If she was really just concnerned, the she would be talking to her dh and not on here bitching about him imo.

spacedonkey · 12/12/2005 16:40

he sounds like a bit of a bastard tbh

it makes me angry to think that he is blaming the "lack" of sex on you!

there's not a lot you can do about it - he will lose weight when he wants to. Perhaps you should go on a complete sex strike - that might make him get his arse into gear?

WigWamBam · 12/12/2005 16:42

Geekgrrl, if he really does have food issues then that needs addressing first. All the exercising and healthy eating in the world are futile unless he works through his issues - when someone has issues with food then their problem is about the way their brain is working, not the way their body is working.

I wonder if it's worth him talking to someone from the Eating Disorders Association ? It sounds as if he may be a compulsive over-eater because of issues he has from his childhood, and they might be able to help him with that.

spacedonkey · 12/12/2005 16:45

jstbcs - would you feel like "putting out" if your husband was blaming their own problem on you?

motherinfurrierfestivehat · 12/12/2005 16:48

Christalmighty, if I "put out" twice every week my DP would think it was Christmas. What the hell are you on, jcstbs?

jstbcs · 12/12/2005 16:49

well... if i thought that would solve the problem... men need to be needed, even is she doesnt feel like it maby she should consider some affection to make him feel better...

she could always turn the lights off and think of Robbie...lol... or whoever... or maybe try watchign porn at the same time...

Promise him a threesome if he tones up?

munz · 12/12/2005 16:50

my DH came back from abroad with an extra 2 stone on him (admittingly thou it did suit him being a bit porkier - he's a skinny runt) anyhow he was mortified when he got on the scales and then looked in the mirror - basically what he did was cut out all the crap - ie pizz hut etc he'd been eating abroad (and he skipped brekkie but i'm not recommending he does that) I also cut his portion sizes down as he was really bloated after tea. now he's back to normal size - but he wanted to do it - until ur DH wants to loose the weight u're fighting a loosin battle.

spacedonkey · 12/12/2005 16:50

but sex isn't the problem here - that's just what he wants her to think!
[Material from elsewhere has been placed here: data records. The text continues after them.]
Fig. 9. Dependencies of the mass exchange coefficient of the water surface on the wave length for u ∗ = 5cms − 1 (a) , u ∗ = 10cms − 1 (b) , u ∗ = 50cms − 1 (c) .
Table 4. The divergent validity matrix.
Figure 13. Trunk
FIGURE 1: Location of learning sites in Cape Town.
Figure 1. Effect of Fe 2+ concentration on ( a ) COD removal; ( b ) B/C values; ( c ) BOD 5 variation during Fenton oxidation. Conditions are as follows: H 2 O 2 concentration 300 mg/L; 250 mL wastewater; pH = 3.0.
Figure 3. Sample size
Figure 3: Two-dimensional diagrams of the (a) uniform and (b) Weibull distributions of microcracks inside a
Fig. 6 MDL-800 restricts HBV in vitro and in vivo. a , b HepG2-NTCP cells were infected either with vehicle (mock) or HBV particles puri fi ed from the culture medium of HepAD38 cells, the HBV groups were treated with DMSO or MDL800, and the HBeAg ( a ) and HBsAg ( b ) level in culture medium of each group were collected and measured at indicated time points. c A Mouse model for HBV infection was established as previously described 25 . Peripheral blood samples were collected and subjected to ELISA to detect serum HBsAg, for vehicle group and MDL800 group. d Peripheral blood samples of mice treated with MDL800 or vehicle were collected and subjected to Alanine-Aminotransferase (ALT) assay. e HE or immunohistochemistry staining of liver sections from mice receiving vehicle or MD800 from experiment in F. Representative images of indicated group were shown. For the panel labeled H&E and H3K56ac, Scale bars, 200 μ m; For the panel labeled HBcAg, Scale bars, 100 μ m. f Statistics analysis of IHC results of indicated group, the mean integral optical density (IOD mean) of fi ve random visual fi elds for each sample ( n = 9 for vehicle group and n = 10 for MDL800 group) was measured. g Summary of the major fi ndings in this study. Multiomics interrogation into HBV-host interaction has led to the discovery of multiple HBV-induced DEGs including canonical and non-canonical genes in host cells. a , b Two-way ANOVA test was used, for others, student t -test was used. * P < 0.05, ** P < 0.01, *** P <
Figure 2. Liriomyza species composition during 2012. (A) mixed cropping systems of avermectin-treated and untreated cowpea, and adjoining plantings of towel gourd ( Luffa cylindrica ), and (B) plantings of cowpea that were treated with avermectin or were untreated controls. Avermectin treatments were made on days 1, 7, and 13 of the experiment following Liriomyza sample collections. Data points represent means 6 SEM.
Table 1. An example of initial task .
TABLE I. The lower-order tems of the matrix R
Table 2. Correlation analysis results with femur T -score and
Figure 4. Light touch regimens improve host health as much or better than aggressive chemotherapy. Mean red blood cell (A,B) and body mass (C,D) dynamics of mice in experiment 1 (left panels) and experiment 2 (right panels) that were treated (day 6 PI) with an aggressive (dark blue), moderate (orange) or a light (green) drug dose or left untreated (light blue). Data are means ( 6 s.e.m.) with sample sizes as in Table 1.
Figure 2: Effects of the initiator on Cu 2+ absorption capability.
motherinfurrierfestivehat · 12/12/2005 16:51

Try for an adult relationship which doesn't consider her partner a little boy to be bribed with sex instead of sweeties?

munz · 12/12/2005 16:51

fwiw - twice a week's ample - we don't have sex that often! (mainly cos i'm pg! lol) cuddles and affection is just as important afaics.

jstbcs · 12/12/2005 16:53

No, sex isnt the problem, him being happy in the relationship is.. and sex is a good start....

Maybe he out on weight so he wouldnt have to have sex with you.. as a barrier?